* _Yapılacaklar_:
A. Stoacılık kitabının tanıtımında aktarılan alıntıya göre kitaptaki bölümler Stoacıların öğretilerini kaç ders halinde sunuyor?
B. Kayıtlarda "collectors: D. Spooner & A. Burgos" geçen satırdan başlayıp kayıtların sonunda biten satırları güncelleyin: "elevation" yerine "altitude" yazın, geri kalan her şeyi aynen bırakın ve yalnızca bu satırları verin.

* _Metin Bölümü_:
+--
Ward Farnsworth – Stoacılığı Yaşamak (2024)

Farnsworth, bu derslerde Stoacılığın teknik ve metafizik detaylarına girmez; ölüm, arzu, haz, tutku, erdem ve yargı gibi bizi doğrudan ilgilendiren ve yaşamımızda hayati bir öneme sahip olan konulara odaklanır.

En çok faydalandığı figürler, öğretinin simge isimleri Seneca, Epiktetos ve Marcus Aurelius’tur.

Fakat Farnsworth, bu meşhur temsilcilerle sınırlı kalmaz; Epikür, Cicero, Plutarkhos, Montaigne ve Schopenhauer gibi Stoacı sayılmayan pek çok farklı isimden de birçok alıntı sunar.

Böylece Stoacılığın zamanı aşan bir öğreti olduğunu bize gösterir.

Kitaptan bir alıntı:

“Bu kitap, insan doğası ve bu doğanın idaresi hakkındadır. Antik dönemlerde, veya belki de tüm tarih boyunca, bu konuyu en zekice işleyenler Stoacılardı. Nasıl düşünmemiz ve nasıl yaşamamız hakkında tavsiye verdiklerinde, günümüzde ‘Stoacı’ kelimesiyle özdeşleşen nemrut bir duygusuzluk akla gelmemeli. İlk Stoacılar, filozofların ve psikologların en maharetlilerindendi; üstelik son derece uygulamacı kişiliklerdi; gündelik yaşamın sorunlarına çözümler sunuyorlardı ve akıldışı eylemlerimizin üstesinden gelmek için tavsiye veriyorlardı, ki bu çözümler ve tavsiyeler günümüzde hâlâ geçerlidir ve işe yaramaya devam etmektedir. Bu kitaptaki bölümler, onların en faydalı öğretilerini on iki ders halinde sunmaktadır.”

  • Künye: Ward Farnsworth – Stoacılığı Yaşamak, çeviren: Adem Beyaz, Kolektif Kitap, felsefe, 360 sayfa, 2024

Georges Canguilhem – Yaşam Bilgisi (2023)

Biyoloji ve modern tıptaki dönüşümler yaşam kavrayışlarımızı nasıl şekillendirdi?

Felsefi kavramlar ve bakış açıları biyolojik fikirleri ve deney çalışmalarını nasıl etkiledi?

Birbirine çok uzak disiplinler olarak tasavvur edilen felsefe ve tıp/biyoloji arasındaki etkileşimler nasıl gerçekleşti?
+--
* _Çıkarılan Veriler_:
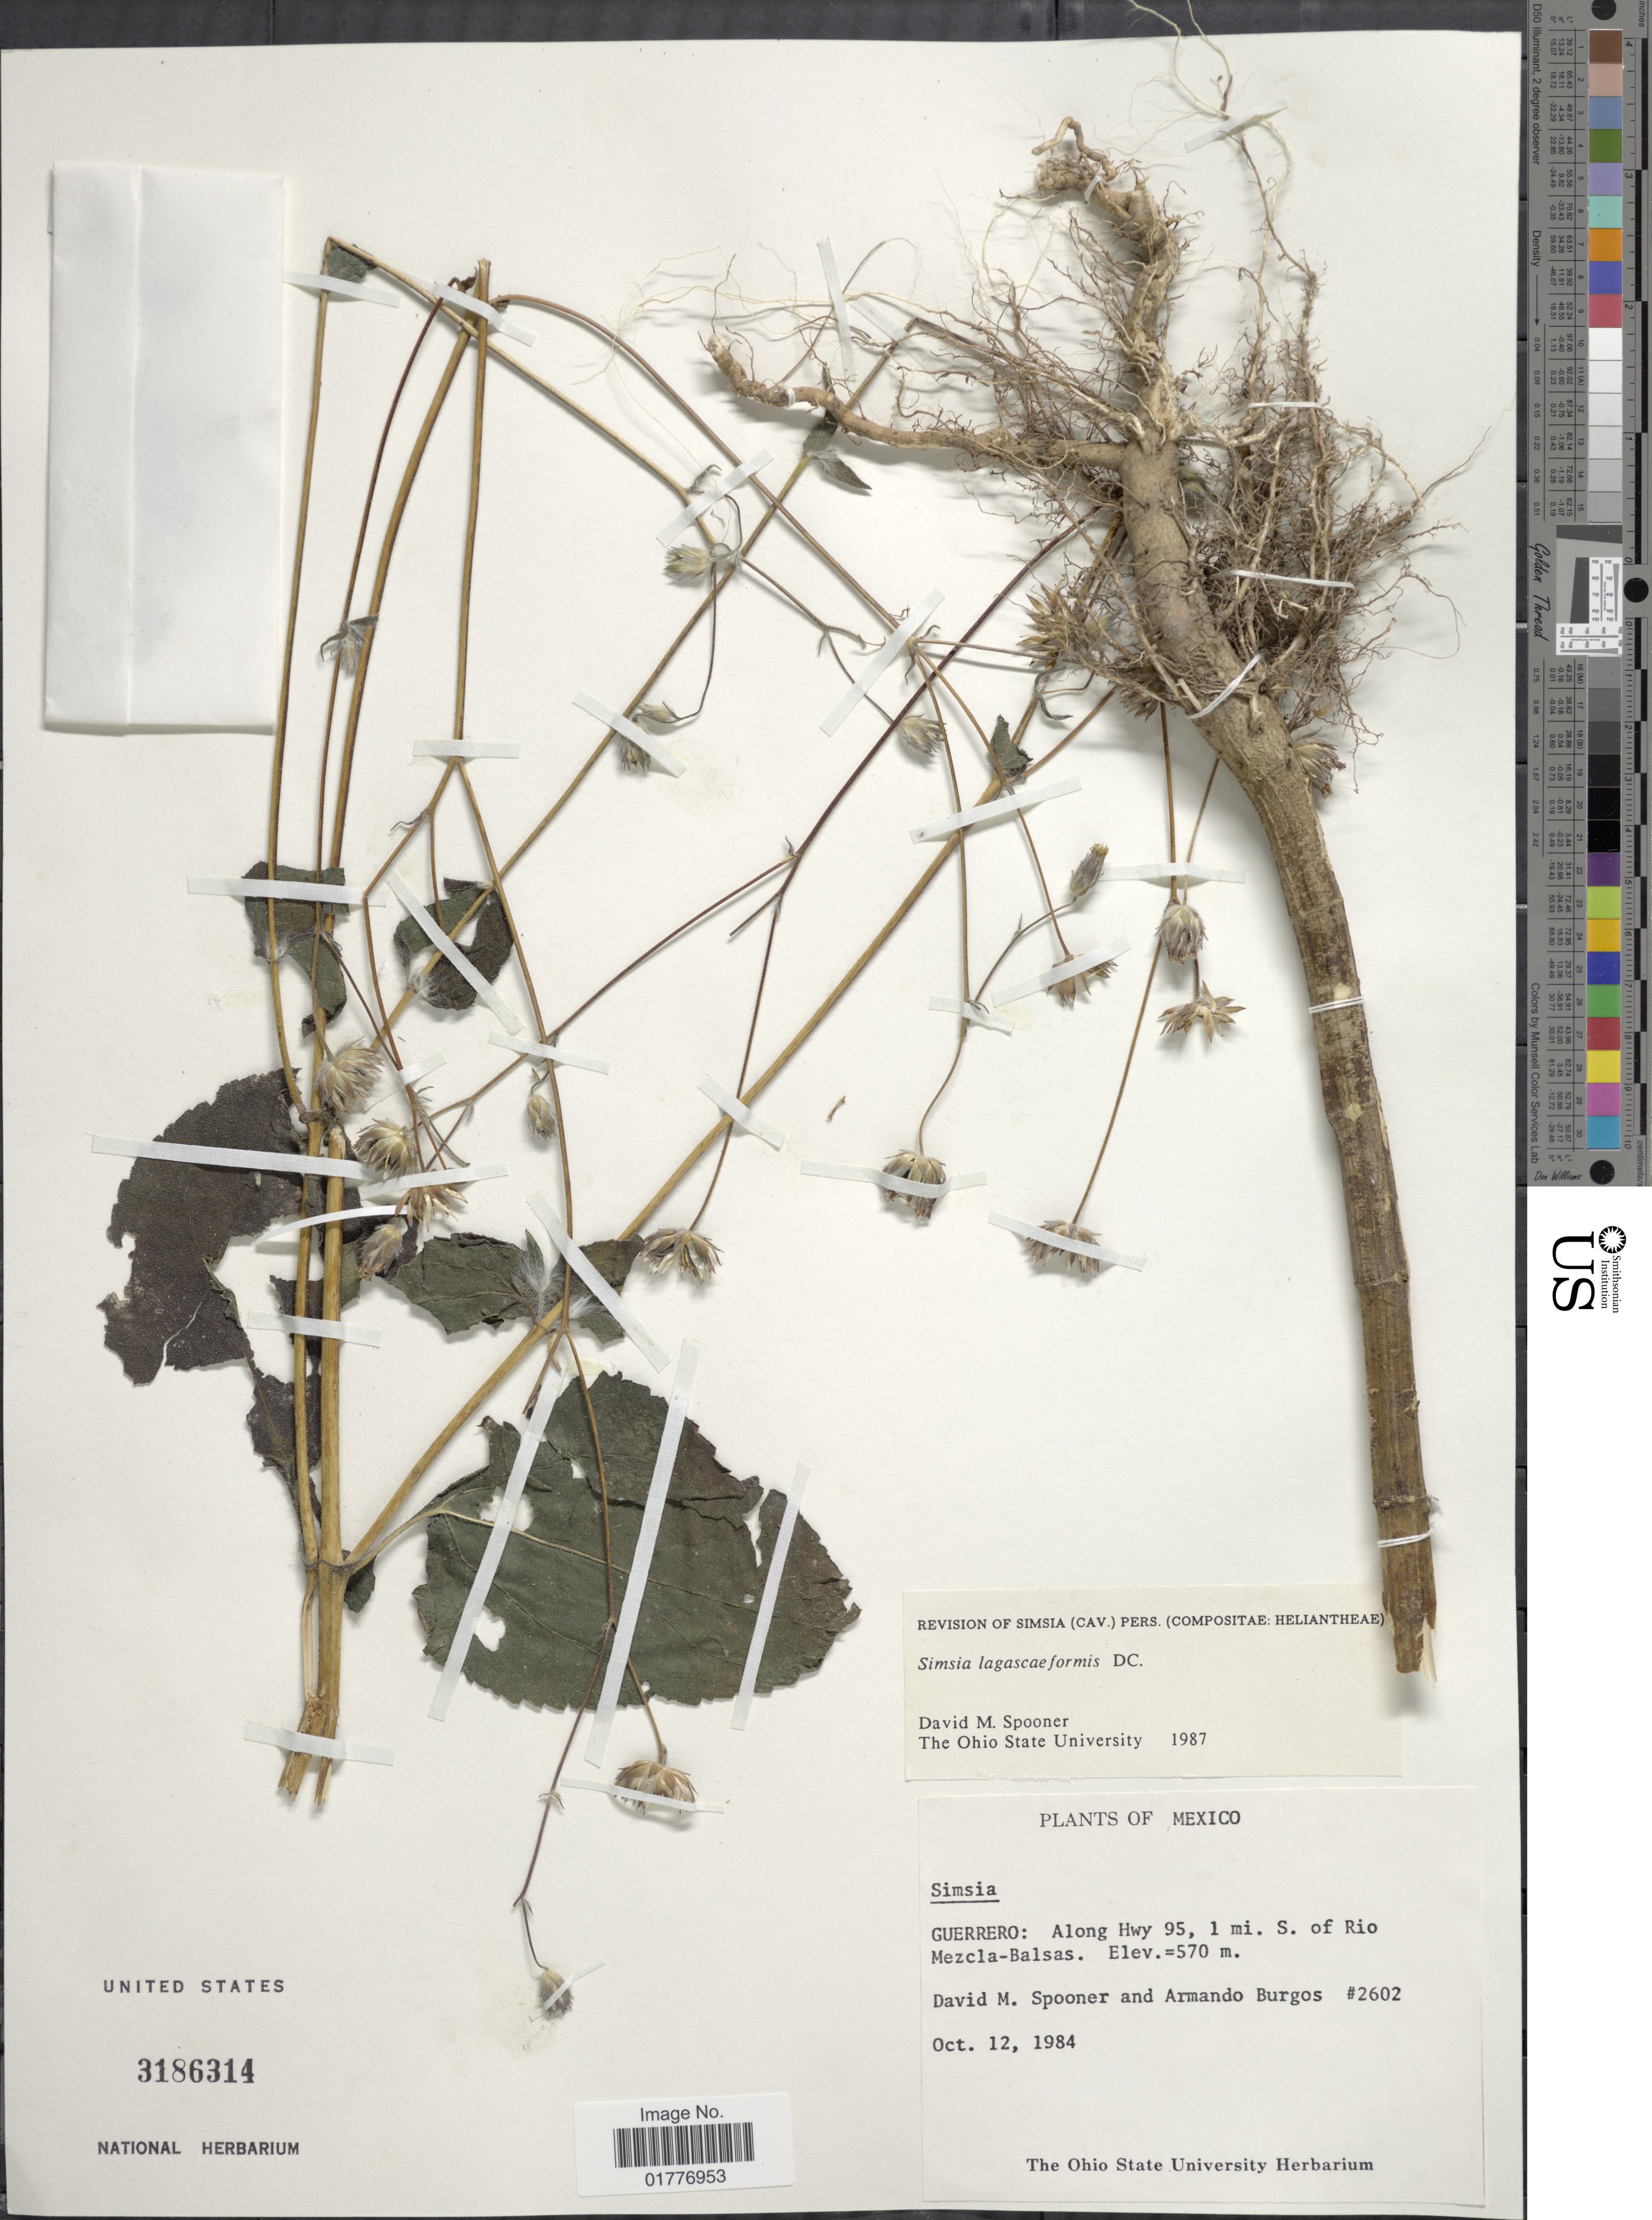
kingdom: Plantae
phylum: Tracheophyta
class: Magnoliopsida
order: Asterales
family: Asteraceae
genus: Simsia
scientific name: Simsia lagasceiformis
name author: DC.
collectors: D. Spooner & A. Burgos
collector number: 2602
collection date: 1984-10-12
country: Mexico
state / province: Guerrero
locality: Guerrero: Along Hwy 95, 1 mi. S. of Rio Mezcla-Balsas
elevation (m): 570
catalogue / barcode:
+--
* _Alıştırma Cevapları_:
A. On iki ders halinde.

B.
collectors: D. Spooner & A. Burgos
collector number: 2602
collection date: 1984-10-12
country: Mexico
state / province: Guerrero
locality: Guerrero: Along Hwy 95, 1 mi. S. of Rio Mezcla-Balsas
altitude (m): 570
catalogue / barcode:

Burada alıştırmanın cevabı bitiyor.